James Dulley, Published August 06 2010
Two options available to keep your house cool
Dear Jeff: Your situation with no heating duct system is not uncommon in older homes throughout the country, especially in hot or cold climates. In cold climates, boilers and other non-ducted heating systems are common. In hot climates, one or two small space heaters or floor furnaces are all that is needed for heating.
You have basically two options to cool your entire house: a mini-duct system and a mini-split system. A mini-duct system has cooling air outlets (registers) in every room, whereas a mini-split system has cooling air circulators in just several rooms. The cool, dehumidified air from the circulators will flow throughout your home, but there may be uneven temperatures and the noise level is higher than with a mini-duct system.
A mini-duct system is easy to install inside the walls with minimal remodeling. The small ducts fit inside a typical framed wall without having to disturb the drywall. Trying to install standard metal ducts with an outlet in every room is difficult, especially in two-story homes. Unico’s mini-duct blower is modular, so it also installs easily in the attic.

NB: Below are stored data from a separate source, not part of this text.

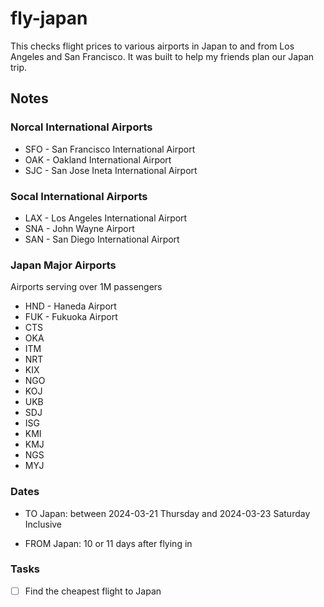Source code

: # fly-japan

This checks flight prices to various airports in Japan
to and from Los Angeles and San Francisco. It was built
to help my friends plan our Japan trip.

## Notes

### Norcal International Airports

- SFO - San Francisco International Airport
- OAK - Oakland International Airport
- SJC - San Jose Ineta International Airport

### Socal International Airports

- LAX - Los Angeles International Airport
- SNA - John Wayne Airport
- SAN - San Diego International Airport

### Japan Major Airports

Airports serving over 1M passengers

- HND - Haneda Airport
- FUK - Fukuoka Airport
- CTS
- OKA
- ITM
- NRT
- KIX
- NGO
- KOJ
- UKB
- SDJ
- ISG
- KMI
- KMJ
- NGS
- MYJ


### Dates

- TO Japan: between 2024-03-21 Thursday and 2024-03-23 Saturday Inclusive

- FROM Japan: 10 or 11 days after flying in

### Tasks

- [ ] Find the cheapest flight to Japan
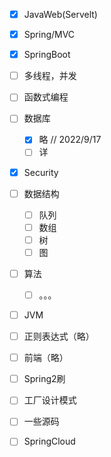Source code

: - [x] JavaWeb(Servelt)

- [x] Spring/MVC

- [x] SpringBoot

- [ ] 多线程，并发

- [ ] 函数式编程

- [ ] 数据库

    - [x] 略            //  2022/9/17
    - [ ] 详

- [x] Security

- [ ] 数据结构

    - [ ] 队列
    - [ ] 数组
    - [ ] 树
    - [ ] 图

- [ ] 算法

    - [ ] 。。。

- [ ] JVM

- [ ] 正则表达式（略）

- [ ] 前端（略）

- [ ] Spring2刷

- [ ] 工厂设计模式

- [ ] 一些源码

- [ ] SpringCloud

    

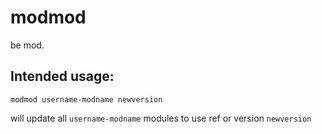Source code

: # modmod

be mod.

## Intended usage:
`modmod username-modname newversion`

will update all `username-modname` modules to use ref or version `newversion`
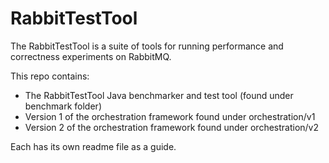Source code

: # RabbitTestTool

The RabbitTestTool is a suite of tools for running performance and correctness experiments on RabbitMQ.

This repo contains:

- The RabbitTestTool Java benchmarker and test tool (found under benchmark folder)
- Version 1 of the orchestration framework found under orchestration/v1
- Version 2 of the orchestration framework found under orchestration/v2

Each has its own readme file as a guide.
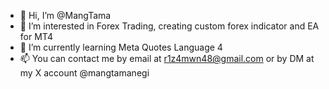 - 👋 Hi, I’m @MangTama
- 👀 I’m interested in Forex Trading, creating custom forex indicator and EA for MT4
- 🌱 I’m currently learning Meta Quotes Language 4
- 📫 You can contact me by email at r1z4mwn48@gmail.com
      or by DM at my X account @mangtamanegi     

<!---
MangTama/MangTama is a ✨ special ✨ repository because its `README.md` (this file) appears on your GitHub profile.
You can click the Preview link to take a look at your changes.
--->
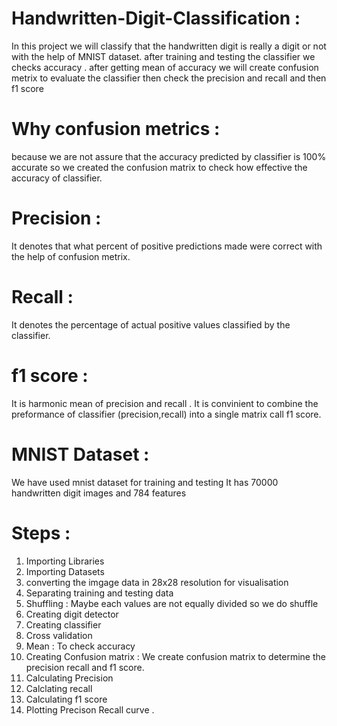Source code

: # Handwritten-Digit-Classification :
In this project we will classify that the handwritten digit is really a digit or not with the help of MNIST dataset.
after training and testing the classifier we checks accuracy .
after getting mean of accuracy we will create confusion metrix to evaluate the classifier
then check the precision and recall 
and then f1 score
# Why confusion metrics :
 because we are not assure that the accuracy predicted by classifier is 100% accurate so we created the confusion matrix to check how effective the accuracy of classifier.
 # Precision :
 It denotes that what percent of positive predictions made were correct with the help of confusion metrix.
 # Recall :
  It denotes the percentage of actual positive values classified by the classifier.
  # f1 score : 
   It is harmonic mean of precision and recall . It is convinient to combine the preformance of classifier (precision,recall) into a single matrix call f1 score.
# MNIST Dataset : 
 We have used mnist dataset for training and testing 
 It has 70000 handwritten digit images and 784 features
  # Steps :
  1. Importing Libraries
  2. Importing Datasets
  3. converting the imgage data in 28x28 resolution for visualisation
  4. Separating training and testing data
  5. Shuffling : Maybe each values are not equally divided so we do shuffle
  6. Creating digit detector 
  7. Creating classifier 
  8. Cross validation
  9. Mean : To check accuracy
  10. Creating Confusion matrix : We create confusion matrix to determine the precision recall and f1 score.
  11. Calculating Precision
  12. Calclating recall
  13. Calculating f1 score
  14. Plotting Precison Recall curve .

The mini-duct system has some comfort and overall efficiency advantages over a standard ducted air-conditioning system. Both systems use a high-efficiency outdoor compressor unit, but the mini-duct system operates at a much higher air pressure. This high pressure is needed to force the cooling air through the small insulated ducts.
Since the blower operates at a high pressure, dense cooling coils, which would create too much air flow resistance for a standard ducted blower system, can be used. These dense coils keep the room air in contact with them longer to increase the amount of dehumidification by up to 30 percent. If indoor is dehumidified, you can feel comfortable at a higher temperature, therefore saving energy.
There are generally several mini-ducts run to each room. These terminate at 2-inch-diameter outlets typically mounted up near or in the ceiling. With several outlets in each room, the cool air is distributed well throughout each room. Wide, but narrow, outlet registers are also available for mounting under cabinets or where there are other space constraints.
The cool air blows out of the outlets at a high velocity. This creates a vortex effect, which draws room air into the flow for excellent mixing. Even though the cool air blows out at a high velocity, the system operates very quietly.
The main blower and heat exchanger unit is often mounted in the attic with a larger insulated truck duct running almost the length of the attic. The insulated room ducts run off this trunk duct or from other secondary smaller trunk ducts to the room outlets.
The following companies offer mini-duct central systems: Comfortpro Systems, (800) 968-8905, www.comfortprosystems.com; Energy Saving Products, (888) 652-2219, www.hi-velocity.com; Mestek, (413) 564-5530, www.spacepak.com; and Unico, (800) 527-0896, www.unicosystem.com.
Dear Jim: I have a good source of firewood from so many ash trees being killed by emerald green ash borers. I would like to design a fireplace with openings on both sides to heat two rooms. Can I do this myself? – Mike L.
Dear Mike: I lost five ash trees in my own yard during the past year. Wood-burning fireplaces can be built with openings on both sides, but I would not recommend designing it yourself. The relationship of the dimensions is critical to create a strong chimney draft. Let a professional design it.
If you want to design and build it yourself, make one with just a standard opening on one side. Install vents through the wall so heated air will circulate to the adjacent room.